As we wrap up our blog series, let’s gaze into the future. Research in special education is ever-evolving, with new trends and technologies continuously shaping the field. Let’s explore what’s on the horizon, and how we can continue to engage with research for our professional growth.

Emerging Trends in Special Education Research

  • Personalised Learning: Every student is unique, and research is focusing more and more on personalised approaches to teaching and learning. How can we adapt our methods to cater to the individual needs, strengths, and interests of each student?
  • Inclusive Education: There’s growing emphasis on creating inclusive classrooms where all students, regardless of their abilities or disabilities, can learn together. How can we design our classrooms to be welcoming, supportive spaces for all students?
  • Well-being and Mental Health: As we recognise the importance of mental health in education, research is increasingly focusing on strategies for promoting well-being and emotional resilience among special education students.

The Role of Technology in Special Education Research

Technology is playing a growing role in special education research. It’s not only a tool for gathering and analysing data, but also a medium for innovative teaching strategies.

For example, assistive technologies are creating new possibilities for students with disabilities, from speech-to-text software for students with dyslexia, to touch-activated lights for expressing emotions, as we saw in Dan’s story.

Virtual reality and augmented reality are also emerging as exciting tools for special education, offering immersive, interactive experiences that can cater to diverse learning styles and needs.
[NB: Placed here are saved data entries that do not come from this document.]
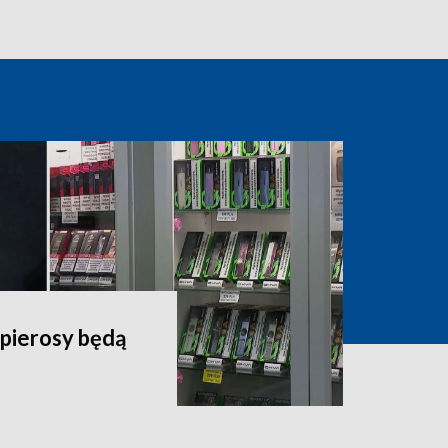
apierosy będą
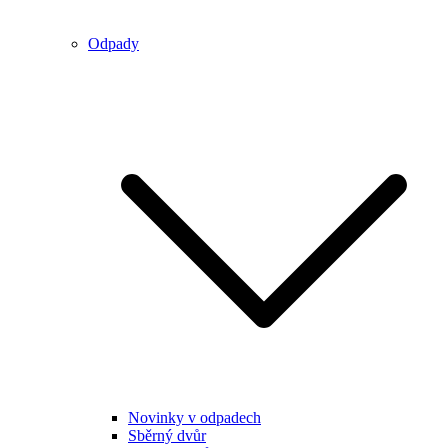
Odpady
Novinky v odpadech
Sběrný dvůr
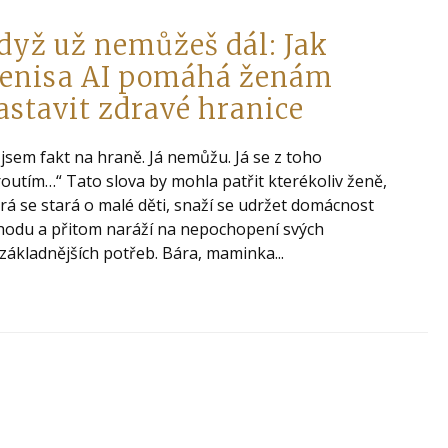
dyž už nemůžeš dál: Jak
enisa AI pomáhá ženám
astavit zdravé hranice
 jsem fakt na hraně. Já nemůžu. Já se z toho
outím…“ Tato slova by mohla patřit kterékoliv ženě,
rá se stará o malé děti, snaží se udržet domácnost
hodu a přitom naráží na nepochopení svých
základnějších potřeb. Bára, maminka...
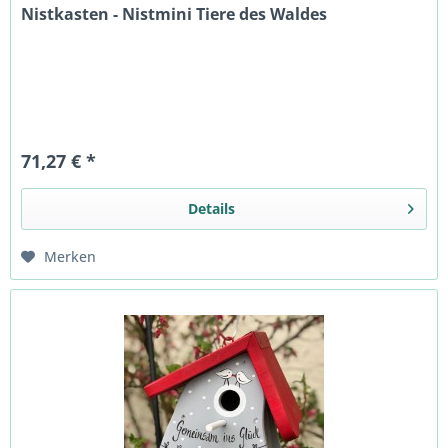
Nistkasten - Nistmini Tiere des Waldes
71,27 € *
Details
Merken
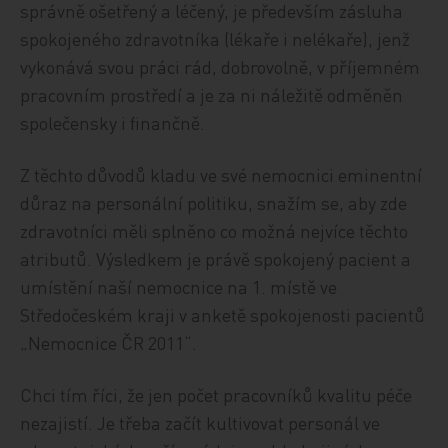
správně ošetřený a léčený, je především zásluha
spokojeného zdravotníka (lékaře i nelékaře), jenž
vykonává svou práci rád, dobrovolně, v příjemném
pracovním prostředí a je za ni náležitě odměněn
společensky i finančně.
Z těchto důvodů kladu ve své nemocnici eminentní
důraz na personální politiku, snažím se, aby zde
zdravotníci měli splněno co možná nejvíce těchto
atributů. Výsledkem je právě spokojený pacient a
umístění naší nemocnice na 1. místě ve
Středočeském kraji v anketě spokojenosti pacientů
„Nemocnice ČR 2011“.
Chci tím říci, že jen počet pracovníků kvalitu péče
nezajistí. Je třeba začít kultivovat personál ve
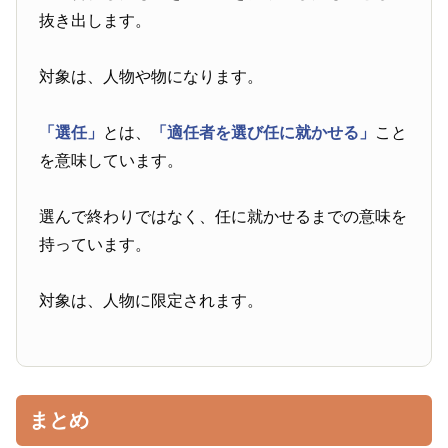
抜き出します。
対象は、人物や物になります。
「選任」
とは、
「適任者を選び任に就かせる」
こと
を意味しています。
選んで終わりではなく、任に就かせるまでの意味を
持っています。
対象は、人物に限定されます。
まとめ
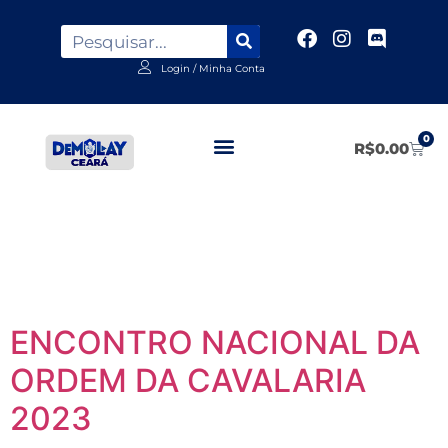
Login / Minha Conta
0
R$
0.00
Categoria:
Homenagens
ENCONTRO NACIONAL DA
ORDEM DA CAVALARIA
2023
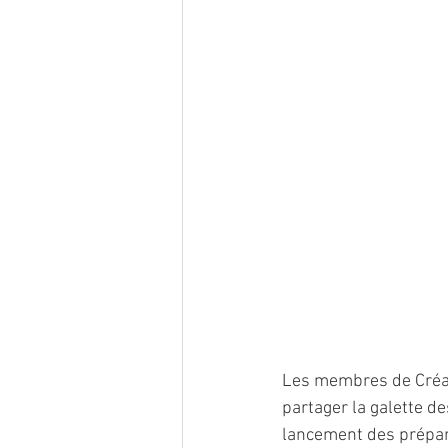
Les membres de Créa'S
partager la galette de
lancement des préparat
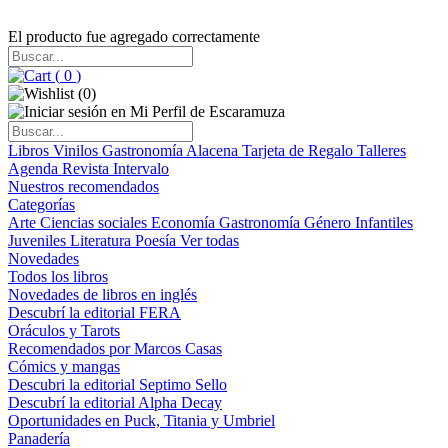
El producto fue agregado correctamente
(
0
)
(
0
)
Libros
Vinilos
Gastronomía
Alacena
Tarjeta de Regalo
Talleres
Agenda
Revista Intervalo
Nuestros recomendados
Categorías
Arte
Ciencias sociales
Economía
Gastronomía
Género
Infantiles
Juveniles
Literatura
Poesía
Ver todas
Novedades
Todos los libros
Novedades de libros en inglés
Descubrí la editorial FERA
Oráculos y Tarots
Recomendados por Marcos Casas
Cómics y mangas
Descubri la editorial Septimo Sello
Descubrí la editorial Alpha Decay
Oportunidades en Puck, Titania y Umbriel
Panadería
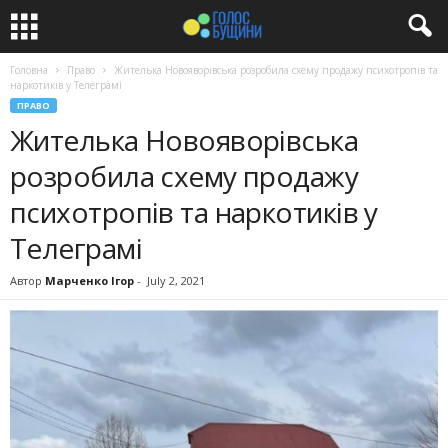
Головна
Право
Жителька Новояворівська розробила схему продажу психотропів та
наркотиків у Телеграмі
ПРАВО
Жителька Новояворівська
розробила схему продажу
психотропів та наркотиків у
Телеграмі
Автор
Марченко Ігор
-
July 2, 2021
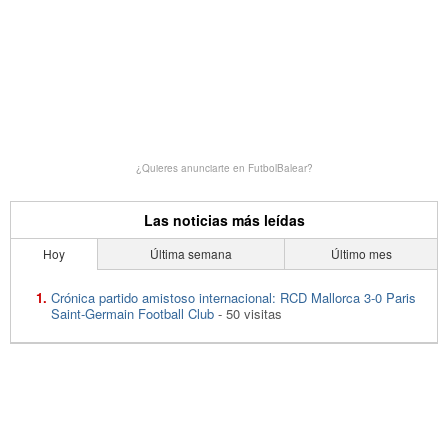
¿Quieres anunciarte en FutbolBalear?
Las noticias más leídas
Hoy
Última semana
Último mes
Crónica partido amistoso internacional: RCD Mallorca 3-0 Paris
Saint-Germain Football Club
- 50 visitas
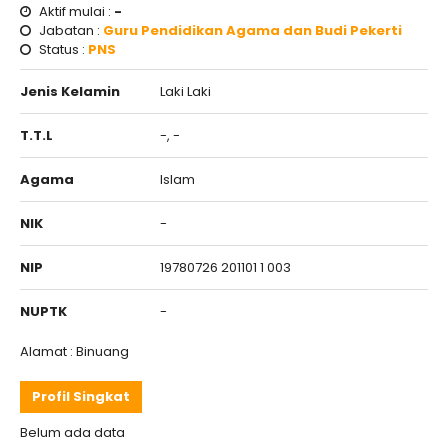
Aktif mulai :
-
Jabatan :
Guru Pendidikan Agama dan Budi Pekerti
Status :
PNS
Jenis Kelamin
Laki Laki
T.T.L
-, -
Agama
Islam
NIK
-
NIP
19780726 201101 1 003
NUPTK
-
Alamat : Binuang
Profil Singkat
Belum ada data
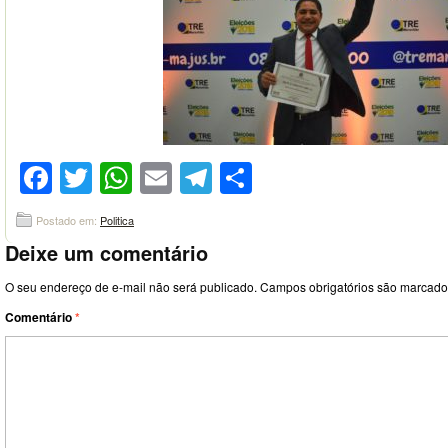
Facebook
Twitter
WhatsApp
Email
Telegram
Compartilhar
Postado em:
Politica
Deixe um comentário
O seu endereço de e-mail não será publicado.
Campos obrigatórios são marcad
Comentário
*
Continuing to Engage with Research for Professional Growth

As we move forward, let’s keep our curiosity alive and continue to engage with research. Whether it’s reading the latest studies, attending conferences or webinars, or conducting our own classroom research, every step we take brings us closer to becoming better, more effective educators.

Remember, research isn’t just a professional obligation; it’s an opportunity for growth, for innovation, and for making a difference in our students’ lives. So, let’s keep learning, keep exploring, and keep striving to be the best educators we can be.